# should I be using other fertilizers?



## underwatergirl (Nov 26, 2012)

In one tank, I have 1 windelov and narrow leaf java ferns, 2 anubias nana, 2 amazon swords and cryptocoryne. I use root tabs around the crypto and sword.
In the other tank I have 2 amazon swords, 3 grasses and a windelov java. Again, root tabs for swords and grasses.

I use Flourish once a week. Should I be using Excel or Flourish nitrogen also/instead? I've heard of some bad experiences with Excel (melting plants and killing fish).
Currently, I'm battling high nitrates in tank#2. Phosphate is low--.25 or less.

Also, what makes a plant melt? My narrow leaf java is growing holy and brown, but there are tons of new leaves and shoots (roots) on those leaves. Thinking this is still a healthy plant?


----------



## DJRansome (Oct 29, 2005)

If you keep your nitrates at 15ppm and your phosphate at 1ppm you should not need to fertilize. You can possibly use flourish to accomplish this, but I find it easier to buy the separate chemicals and add as required after testing.

A common problem with java fern is too much light. Brown algae grows on the leaves and they disintegrate. Remove the damaged leaves.


----------



## underwatergirl (Nov 26, 2012)

DJRansome said:


> If you keep your nitrates at 15ppm and your phosphate at 1ppm you should not need to fertilize. You can possibly use flourish to accomplish this, but I find it easier to buy the separate chemicals and add as required after testing.
> 
> A common problem with java fern is too much light. Brown algae grows on the leaves and they disintegrate. Remove the damaged leaves.

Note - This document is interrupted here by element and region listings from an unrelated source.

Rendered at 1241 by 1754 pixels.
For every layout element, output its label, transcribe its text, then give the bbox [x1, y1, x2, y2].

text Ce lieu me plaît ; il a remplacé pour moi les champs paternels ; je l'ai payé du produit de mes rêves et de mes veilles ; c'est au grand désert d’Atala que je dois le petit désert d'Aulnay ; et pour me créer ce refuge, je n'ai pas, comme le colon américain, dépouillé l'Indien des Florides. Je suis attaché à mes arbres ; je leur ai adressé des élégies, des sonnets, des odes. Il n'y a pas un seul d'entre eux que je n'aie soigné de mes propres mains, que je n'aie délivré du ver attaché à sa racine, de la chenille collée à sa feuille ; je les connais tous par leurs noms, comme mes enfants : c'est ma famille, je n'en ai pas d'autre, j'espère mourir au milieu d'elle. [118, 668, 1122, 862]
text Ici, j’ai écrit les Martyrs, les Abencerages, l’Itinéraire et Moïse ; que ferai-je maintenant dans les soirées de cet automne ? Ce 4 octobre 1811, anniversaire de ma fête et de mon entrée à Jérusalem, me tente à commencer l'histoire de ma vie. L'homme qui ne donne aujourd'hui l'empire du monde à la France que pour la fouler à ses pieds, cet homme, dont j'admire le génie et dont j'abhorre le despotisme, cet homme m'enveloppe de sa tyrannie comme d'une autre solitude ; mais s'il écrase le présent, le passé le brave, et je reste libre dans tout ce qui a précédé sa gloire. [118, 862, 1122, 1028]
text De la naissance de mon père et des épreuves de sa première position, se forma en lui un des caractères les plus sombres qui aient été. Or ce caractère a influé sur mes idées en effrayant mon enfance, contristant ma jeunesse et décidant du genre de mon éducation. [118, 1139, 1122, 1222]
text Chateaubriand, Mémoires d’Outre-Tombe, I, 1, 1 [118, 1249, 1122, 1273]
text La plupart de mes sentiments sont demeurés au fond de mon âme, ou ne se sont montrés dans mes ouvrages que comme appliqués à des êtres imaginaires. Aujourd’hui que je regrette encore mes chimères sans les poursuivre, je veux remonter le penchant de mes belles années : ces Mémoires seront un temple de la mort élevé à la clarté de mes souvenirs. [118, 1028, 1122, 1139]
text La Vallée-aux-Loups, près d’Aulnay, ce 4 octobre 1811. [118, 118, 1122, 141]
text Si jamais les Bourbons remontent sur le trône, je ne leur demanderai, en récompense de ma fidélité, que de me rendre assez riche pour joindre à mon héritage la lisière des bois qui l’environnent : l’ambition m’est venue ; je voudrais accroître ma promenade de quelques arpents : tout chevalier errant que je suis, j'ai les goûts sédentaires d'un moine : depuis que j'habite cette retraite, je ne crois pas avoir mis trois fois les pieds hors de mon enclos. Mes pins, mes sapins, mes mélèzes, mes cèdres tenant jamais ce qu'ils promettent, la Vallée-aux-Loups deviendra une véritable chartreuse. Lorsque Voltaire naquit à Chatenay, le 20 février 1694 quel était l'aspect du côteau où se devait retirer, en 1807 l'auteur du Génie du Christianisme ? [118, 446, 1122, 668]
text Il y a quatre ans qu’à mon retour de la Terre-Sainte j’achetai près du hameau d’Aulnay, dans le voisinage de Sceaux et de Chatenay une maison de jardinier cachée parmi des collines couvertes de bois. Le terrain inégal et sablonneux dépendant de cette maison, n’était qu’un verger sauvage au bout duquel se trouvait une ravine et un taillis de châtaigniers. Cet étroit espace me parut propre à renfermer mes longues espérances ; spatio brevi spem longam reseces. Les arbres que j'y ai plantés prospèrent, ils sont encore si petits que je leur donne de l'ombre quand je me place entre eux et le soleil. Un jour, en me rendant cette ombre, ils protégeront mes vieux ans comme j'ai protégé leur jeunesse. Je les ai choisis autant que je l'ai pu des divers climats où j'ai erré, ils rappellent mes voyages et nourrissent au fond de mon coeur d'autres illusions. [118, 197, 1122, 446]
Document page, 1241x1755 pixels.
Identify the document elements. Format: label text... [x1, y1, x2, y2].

So I need to raise phosphate levels once nitrate is under control? I don't want to add Flourish too soon if the plants aren't using the nitrates already. Thanks for all the advice also. I'm not looking for an "easy out". I do search for answers before posting new questions  And as I've been told by some wise hobbyists, every tank is different, so it can't hurt to ask  I'll look up how to remove the new growth on the java ferns because if I cut off the brown leaves, all new stuff goes too!


----------



## DJRansome (Oct 29, 2005)

If the new growth is off of the old leaves, the plants could be creating offshoots as a survival mechanism. The new plantlets will get roots and you just pull them off and plant.


----------



## CrypticLifeStyle (Dec 14, 2009)

I keep all those plant species, and honestly i wouldnt bother with excell or co2 at all. At least in my tanks, anytime i've used excell or api co2 boost it just melts everything. Stem plants do ok, but heavy rooter plants i've never had luck with using anything other then some flourish on a 1-2 a week schedule. Lighting is umportant as well as those plants dont like high light situations, or too long of a light schedule.

What you described for your java fern is common for even pro-growers lol, it's almost mystery. It's just how that plant gets with almost everyone, i wouldnt worry about it much.


----------